### Instructions to follow
In the entries below, find each line with the word "none" and return it.

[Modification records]
--
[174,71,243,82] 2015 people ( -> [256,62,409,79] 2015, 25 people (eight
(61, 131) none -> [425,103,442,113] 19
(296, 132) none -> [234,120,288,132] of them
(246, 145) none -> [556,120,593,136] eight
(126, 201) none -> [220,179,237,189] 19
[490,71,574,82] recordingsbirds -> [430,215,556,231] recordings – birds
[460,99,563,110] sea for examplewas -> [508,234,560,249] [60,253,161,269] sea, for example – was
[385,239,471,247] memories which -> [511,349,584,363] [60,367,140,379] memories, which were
--
### Exercise response
(61, 131) none -> [425,103,442,113] 19
(296, 132) none -> [234,120,288,132] of them
(246, 145) none -> [556,120,593,136] eight
(126, 201) none -> [220,179,237,189] 19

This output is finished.